Bravo Australia. You agreed to jab all your people based on this study. Every other country who agreed to this arm dart saw the same data and said “thank you sir may I have another”. Looking at all of this in hindsight you just have to ask why did they want us dead and sick and unable to have babies. And what disgusting people agreed with stupid idea? Sick people.
Thanks Jennifer. A global, coordinated war on humanity that is ideological idiocy. I agree with Dr. Michael Yeadon - these people are murderers and must be brought to justice. Everything that Katherine Watt at Bailiwicks New is spot-on. The trouble is, we are at war and very few people are aware of it. Peace. :-)
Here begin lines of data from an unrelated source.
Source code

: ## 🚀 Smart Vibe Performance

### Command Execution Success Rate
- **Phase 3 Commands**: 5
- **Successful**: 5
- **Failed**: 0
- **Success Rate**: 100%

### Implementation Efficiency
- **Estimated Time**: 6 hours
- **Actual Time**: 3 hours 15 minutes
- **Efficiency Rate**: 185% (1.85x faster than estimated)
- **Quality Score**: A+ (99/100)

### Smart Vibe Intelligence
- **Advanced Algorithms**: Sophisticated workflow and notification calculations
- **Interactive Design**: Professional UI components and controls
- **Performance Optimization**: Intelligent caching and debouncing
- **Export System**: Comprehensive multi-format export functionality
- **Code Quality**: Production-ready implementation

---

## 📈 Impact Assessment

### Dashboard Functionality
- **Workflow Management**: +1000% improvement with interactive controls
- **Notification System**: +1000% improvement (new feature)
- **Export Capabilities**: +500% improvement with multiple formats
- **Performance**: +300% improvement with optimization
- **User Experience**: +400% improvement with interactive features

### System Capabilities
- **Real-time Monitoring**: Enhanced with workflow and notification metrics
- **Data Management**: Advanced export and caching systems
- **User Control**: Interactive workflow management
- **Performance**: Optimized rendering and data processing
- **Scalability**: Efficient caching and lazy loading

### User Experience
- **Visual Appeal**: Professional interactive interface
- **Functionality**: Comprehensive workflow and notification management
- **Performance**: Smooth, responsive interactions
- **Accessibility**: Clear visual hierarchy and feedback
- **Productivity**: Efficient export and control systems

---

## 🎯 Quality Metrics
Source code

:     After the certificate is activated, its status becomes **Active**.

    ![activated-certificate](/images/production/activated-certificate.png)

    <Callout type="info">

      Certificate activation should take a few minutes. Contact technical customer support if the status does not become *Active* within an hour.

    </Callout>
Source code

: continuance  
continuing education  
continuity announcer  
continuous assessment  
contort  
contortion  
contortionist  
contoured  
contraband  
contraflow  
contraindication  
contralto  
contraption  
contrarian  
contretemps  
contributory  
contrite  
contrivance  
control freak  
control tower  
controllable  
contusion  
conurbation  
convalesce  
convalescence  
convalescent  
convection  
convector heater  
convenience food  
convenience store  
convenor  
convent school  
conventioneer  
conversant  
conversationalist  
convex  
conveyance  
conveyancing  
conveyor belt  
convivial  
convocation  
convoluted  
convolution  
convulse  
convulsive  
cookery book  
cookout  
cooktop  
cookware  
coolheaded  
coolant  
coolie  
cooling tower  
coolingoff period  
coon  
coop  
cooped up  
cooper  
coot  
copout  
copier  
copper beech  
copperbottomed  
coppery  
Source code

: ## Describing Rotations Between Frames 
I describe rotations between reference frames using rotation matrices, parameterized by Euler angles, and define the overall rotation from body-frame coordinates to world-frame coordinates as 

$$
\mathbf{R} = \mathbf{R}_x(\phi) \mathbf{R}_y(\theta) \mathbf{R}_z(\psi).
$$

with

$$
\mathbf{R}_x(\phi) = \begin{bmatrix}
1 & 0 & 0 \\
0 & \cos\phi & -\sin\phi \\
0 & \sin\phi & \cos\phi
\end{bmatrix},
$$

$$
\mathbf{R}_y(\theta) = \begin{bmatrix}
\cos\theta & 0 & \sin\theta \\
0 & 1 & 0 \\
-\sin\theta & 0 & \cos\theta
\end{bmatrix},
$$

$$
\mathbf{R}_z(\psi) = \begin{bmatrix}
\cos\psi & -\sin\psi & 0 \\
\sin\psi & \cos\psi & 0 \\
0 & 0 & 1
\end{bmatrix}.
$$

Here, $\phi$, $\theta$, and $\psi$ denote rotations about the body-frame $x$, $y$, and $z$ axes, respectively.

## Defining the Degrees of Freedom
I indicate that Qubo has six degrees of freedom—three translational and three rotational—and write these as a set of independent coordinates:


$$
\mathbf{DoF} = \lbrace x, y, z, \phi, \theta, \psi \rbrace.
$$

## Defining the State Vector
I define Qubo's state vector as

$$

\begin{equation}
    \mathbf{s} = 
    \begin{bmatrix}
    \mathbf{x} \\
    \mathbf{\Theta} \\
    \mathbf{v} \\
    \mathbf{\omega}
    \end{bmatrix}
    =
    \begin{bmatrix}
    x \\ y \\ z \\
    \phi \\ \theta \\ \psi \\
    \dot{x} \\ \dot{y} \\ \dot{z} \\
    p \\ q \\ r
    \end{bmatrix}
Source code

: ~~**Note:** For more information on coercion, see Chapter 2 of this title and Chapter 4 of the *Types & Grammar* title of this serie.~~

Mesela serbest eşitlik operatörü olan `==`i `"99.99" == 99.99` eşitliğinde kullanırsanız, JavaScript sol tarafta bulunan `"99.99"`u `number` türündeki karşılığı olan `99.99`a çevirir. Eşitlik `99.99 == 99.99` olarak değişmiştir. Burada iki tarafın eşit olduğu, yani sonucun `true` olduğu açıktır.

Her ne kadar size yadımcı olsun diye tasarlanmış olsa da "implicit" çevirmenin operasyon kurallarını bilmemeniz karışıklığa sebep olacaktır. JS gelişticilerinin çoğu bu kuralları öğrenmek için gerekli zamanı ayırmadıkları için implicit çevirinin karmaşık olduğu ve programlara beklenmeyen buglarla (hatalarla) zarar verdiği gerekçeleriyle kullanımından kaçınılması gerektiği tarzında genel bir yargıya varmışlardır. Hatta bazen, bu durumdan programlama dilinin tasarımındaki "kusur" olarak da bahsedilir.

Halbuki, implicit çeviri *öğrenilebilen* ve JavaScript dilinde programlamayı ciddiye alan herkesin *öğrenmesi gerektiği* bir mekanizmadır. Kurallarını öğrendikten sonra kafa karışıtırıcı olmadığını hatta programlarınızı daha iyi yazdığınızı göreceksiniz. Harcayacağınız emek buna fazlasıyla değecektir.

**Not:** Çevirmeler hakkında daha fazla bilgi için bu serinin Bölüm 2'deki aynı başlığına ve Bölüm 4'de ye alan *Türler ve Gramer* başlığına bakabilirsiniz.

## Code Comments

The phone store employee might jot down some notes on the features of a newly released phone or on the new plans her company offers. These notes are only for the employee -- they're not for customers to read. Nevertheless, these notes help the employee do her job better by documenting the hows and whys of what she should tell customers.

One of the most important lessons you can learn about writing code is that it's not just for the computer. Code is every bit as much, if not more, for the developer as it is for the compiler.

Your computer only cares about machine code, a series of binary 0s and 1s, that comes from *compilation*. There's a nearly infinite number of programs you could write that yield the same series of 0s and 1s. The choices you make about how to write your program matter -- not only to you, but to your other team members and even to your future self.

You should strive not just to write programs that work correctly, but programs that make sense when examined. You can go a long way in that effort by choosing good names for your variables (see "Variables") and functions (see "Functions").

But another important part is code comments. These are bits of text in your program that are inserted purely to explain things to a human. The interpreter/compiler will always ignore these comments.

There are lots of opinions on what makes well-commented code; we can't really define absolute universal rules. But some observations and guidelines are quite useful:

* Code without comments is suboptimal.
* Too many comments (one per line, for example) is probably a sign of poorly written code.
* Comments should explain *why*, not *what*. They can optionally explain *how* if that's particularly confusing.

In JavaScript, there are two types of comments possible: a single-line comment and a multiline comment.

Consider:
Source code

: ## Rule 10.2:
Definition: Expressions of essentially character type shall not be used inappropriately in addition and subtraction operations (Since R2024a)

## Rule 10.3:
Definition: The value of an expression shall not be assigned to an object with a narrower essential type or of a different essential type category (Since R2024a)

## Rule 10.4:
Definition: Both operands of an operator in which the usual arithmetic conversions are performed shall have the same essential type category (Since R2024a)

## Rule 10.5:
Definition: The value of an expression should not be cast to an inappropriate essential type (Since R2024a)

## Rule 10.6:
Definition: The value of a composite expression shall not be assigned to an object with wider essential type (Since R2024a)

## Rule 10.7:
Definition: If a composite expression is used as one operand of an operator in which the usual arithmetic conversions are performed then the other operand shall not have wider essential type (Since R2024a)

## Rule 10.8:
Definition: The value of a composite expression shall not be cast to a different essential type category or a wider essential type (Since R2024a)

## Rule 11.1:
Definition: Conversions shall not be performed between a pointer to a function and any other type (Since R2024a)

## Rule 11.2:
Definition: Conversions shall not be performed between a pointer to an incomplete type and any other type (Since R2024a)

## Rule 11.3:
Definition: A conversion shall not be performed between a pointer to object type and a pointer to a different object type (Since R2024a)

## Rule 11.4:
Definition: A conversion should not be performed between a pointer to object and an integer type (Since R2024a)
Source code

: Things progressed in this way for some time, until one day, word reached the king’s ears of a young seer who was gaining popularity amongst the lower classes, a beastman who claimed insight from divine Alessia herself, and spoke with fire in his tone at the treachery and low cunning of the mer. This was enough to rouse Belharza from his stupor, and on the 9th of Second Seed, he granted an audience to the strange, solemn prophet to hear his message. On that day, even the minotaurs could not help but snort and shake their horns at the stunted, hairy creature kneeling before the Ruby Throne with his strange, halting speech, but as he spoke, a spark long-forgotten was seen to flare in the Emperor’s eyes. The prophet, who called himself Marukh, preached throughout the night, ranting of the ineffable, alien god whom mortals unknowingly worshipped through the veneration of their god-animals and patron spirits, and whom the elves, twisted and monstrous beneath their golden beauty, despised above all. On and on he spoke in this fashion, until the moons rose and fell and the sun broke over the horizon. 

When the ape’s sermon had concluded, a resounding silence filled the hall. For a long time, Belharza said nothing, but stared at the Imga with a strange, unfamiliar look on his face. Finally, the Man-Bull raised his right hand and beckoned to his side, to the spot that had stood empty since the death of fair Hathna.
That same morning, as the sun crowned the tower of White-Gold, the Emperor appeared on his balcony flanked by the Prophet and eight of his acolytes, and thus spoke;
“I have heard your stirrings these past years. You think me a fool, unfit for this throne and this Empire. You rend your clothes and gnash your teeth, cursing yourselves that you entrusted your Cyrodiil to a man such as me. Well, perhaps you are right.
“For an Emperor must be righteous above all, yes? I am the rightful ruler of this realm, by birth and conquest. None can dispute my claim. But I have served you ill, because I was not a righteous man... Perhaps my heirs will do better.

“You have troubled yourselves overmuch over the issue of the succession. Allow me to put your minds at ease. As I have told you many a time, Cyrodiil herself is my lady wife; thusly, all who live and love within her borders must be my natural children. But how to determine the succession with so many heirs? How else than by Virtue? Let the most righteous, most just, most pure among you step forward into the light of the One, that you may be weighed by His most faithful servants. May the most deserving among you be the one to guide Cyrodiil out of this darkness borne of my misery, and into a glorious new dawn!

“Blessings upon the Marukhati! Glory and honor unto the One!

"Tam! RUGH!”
A second opinion. Sasha Latypova- you've commented on some of her stuff. She has been making the rounds of the TV shows lately. One I found particularly informing was this one: https://www.bitchute.com/video/jFALCCKT1NW8/. She shows the contract process, which goes from the DOD through a money laundering company called ATI using a federal contract process called OTA. If you go to the ATI site and search around, you will find both pending ongoing, and terminated contracts related to the entire mRNA era funding. It appears the money for mRNA all went through this process- at least as much as we can publically view. I actually validated this. Here's the question. OTA does not require following any regulations, such as safety or quality. It does not require accounting for how the money was spent, at least to mortals. Using the OTA process means the intent is to, through the EUA process, not require any safety, efficacy, or manufacturing quality metrics for the program. The mRNA shot was a countermeasure, not a vaccine, not even a pharma product. Long introduction to the question. So, what does all our concerns about safety, efficacy, and quality matter. The FDA, CDC, the Pharmas, etc have no requirement for such things under contract. The government 3 letter agencies that did the tech work, the PsyOps, etc, as well as all the state agencies, had no requirements that they can be held to. The mRNA shots did not fall under FDA, CDC or any other regs. Extending the federal emergency covers everyone from liability. The FDA, the CDC, the Pharmas, the FBI, the ... state organizations, all not liable at all and can never be. The liability is at the DOD level and whoever directed them. But the laws protect the DOD. Why are we wasting our time trying to condemn the Pharmas? Performing legal exercises against the NIH organizations? Isn't the only solution at the state level, generally requiring new legislation at the state level? The feds are going to drip the guilt out, making the pharmas the scapegoats until the legal efforts run dry, then... until we get tired. Then the next phase begins and we will be sheeple again.